Als das Zentralkomitee festgestellt hat, daß die Aktivisten sich nie als Parteimitglieder betrachtet hatten und daß man die Konsequenzen daraus ziehen müsse, machte ein Aktivist dieser Gruppe die Voraussage, daß die Partei zerschlagen würde.

Im Mai 1970 ist die Partei nicht zerschlagen worden."
=KSB/ML Freiburg:Zur Einheit aller Revolutionäre, besonders der Marxisten-Leninisten,Freiburg o.J. (1970)

August 1970:
Die KPD/ML-ZK gibt die Nr.7 ihres 'Roten Morgens' (vgl. Juni 1970, Sept. 1970) heraus. Ausführlich eingegangen wird auch auf Frankreich, wo die Herausbildung von KPF/ML, Gauche Proletarienne (GP) und der Union des Jeunesses Communistes/ML (UJC/ML) dargestellt wird (vgl. Nov. 1966, 1967, 31.12.1967, Juni 1968). Die KPF/ML trete für die Gründung von Basisgruppen als Keimzellen einer roten Gewerkschaft ein, während GP die sozialistische Revolution als umfassende Kulturrevolution verstehe. GP begreife sich als 'neue Resistance' (Widerstandsbewegung gegen die Nazibesatzung,d.Vf.) und organisiere Überfälle auf Unis, Rathäuser und zusammen mit algerischen Arbeitern auch auf Wohnbaracken. GP sei der Ansicht, daß sich die Partei in den Massenkämpfen herausbilde.

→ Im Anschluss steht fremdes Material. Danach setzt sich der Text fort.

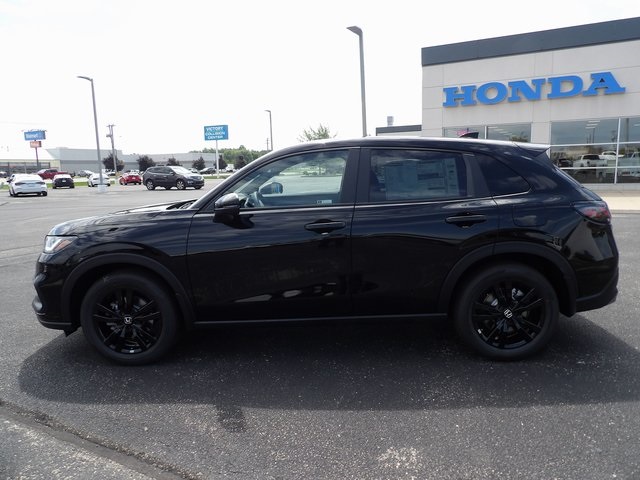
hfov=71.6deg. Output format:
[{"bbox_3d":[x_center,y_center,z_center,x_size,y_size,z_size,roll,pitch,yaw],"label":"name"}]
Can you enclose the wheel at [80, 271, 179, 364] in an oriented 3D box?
[{"bbox_3d":[-1.356,0.544,3.257,0.700,0.700,0.225,-1,9,2],"label":"wheel"}]

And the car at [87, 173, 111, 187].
[{"bbox_3d":[-23.360,-6.317,46.888,1.820,1.430,4.700,-7,11,-32],"label":"car"}]

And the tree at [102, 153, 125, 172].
[{"bbox_3d":[-47.356,-17.414,102.000,4.700,4.940,4.700,-2,9,0],"label":"tree"}]

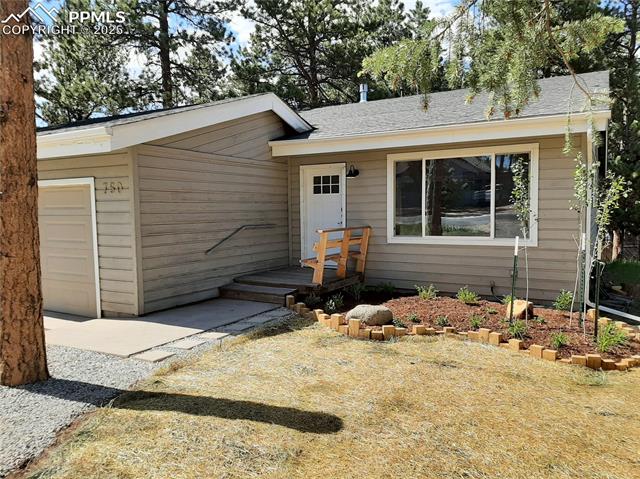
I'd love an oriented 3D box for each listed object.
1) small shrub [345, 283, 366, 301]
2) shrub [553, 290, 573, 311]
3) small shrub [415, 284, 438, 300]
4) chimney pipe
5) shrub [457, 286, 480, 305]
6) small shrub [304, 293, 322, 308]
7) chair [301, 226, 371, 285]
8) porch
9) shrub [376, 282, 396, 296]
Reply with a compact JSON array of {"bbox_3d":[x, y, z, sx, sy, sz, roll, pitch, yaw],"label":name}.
[{"bbox_3d":[0.616,0.865,7.930,0.362,0.304,0.362,-1,4,0],"label":"small shrub"},{"bbox_3d":[3.646,0.905,7.208,0.299,0.291,0.299,1,4,30],"label":"shrub"},{"bbox_3d":[1.823,0.884,8.150,0.389,0.253,0.389,1,4,30],"label":"small shrub"},{"bbox_3d":[1.295,-4.317,14.210,0.243,0.548,0.243,-1,4,0],"label":"chimney pipe"},{"bbox_3d":[2.408,0.891,7.772,0.370,0.274,0.370,1,4,30],"label":"shrub"},{"bbox_3d":[-0.078,0.937,7.589,0.283,0.197,0.283,1,4,30],"label":"small shrub"},{"bbox_3d":[0.321,0.263,8.613,0.528,0.878,1.736,1,4,30],"label":"chair"},{"bbox_3d":[-0.442,0.832,8.868,1.736,0.294,2.203,1,4,30],"label":"porch"},{"bbox_3d":[1.197,0.870,8.508,0.353,0.229,0.353,-1,4,0],"label":"shrub"}]

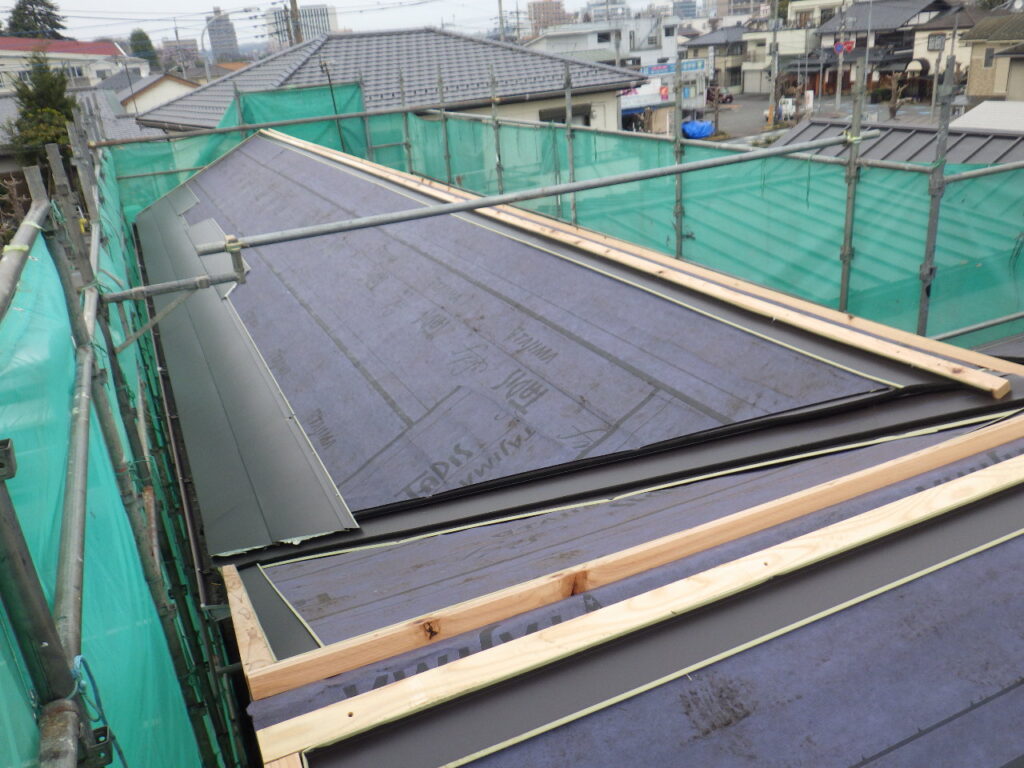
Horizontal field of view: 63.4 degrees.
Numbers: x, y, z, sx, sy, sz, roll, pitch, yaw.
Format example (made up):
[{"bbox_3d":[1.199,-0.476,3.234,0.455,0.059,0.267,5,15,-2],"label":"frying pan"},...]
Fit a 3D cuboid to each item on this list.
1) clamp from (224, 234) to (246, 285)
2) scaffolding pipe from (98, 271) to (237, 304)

Über die Weigerung der UJC/ML sich am Pariser Mai 1968 (vgl. 12.4.1968, Mai 1968) zu beteiligen heißt es u.a.:"
Ähnliche Schwankungen hat es bei intellektuellen Genossen in der KPD/ML auch gegeben. Einige hielten es z.B. für falsch, sich an den Demonstrationen gegen die US-imperialistische Aggression in Kambodscha zu beteiligen. ... In einigen Parteigruppen gab es auch Schwankungen in der Frage der Solidarität mit dem Heidelberger SDS (vgl. 24.6.1970,d.Vf.). ... Die KPD/ML ist imstande, solche Fehler und Schwankungen zu beseitigen. Nur die Partei des Proletariats kann das Bündnis zwischen Arbeiterbewegung und Studentenbewegung auf die Dauer herstellen und festigen. Das Mittel ist der Aufbau von Massenorganisationen der Partei in allen Klassen und Schichten des Volkes."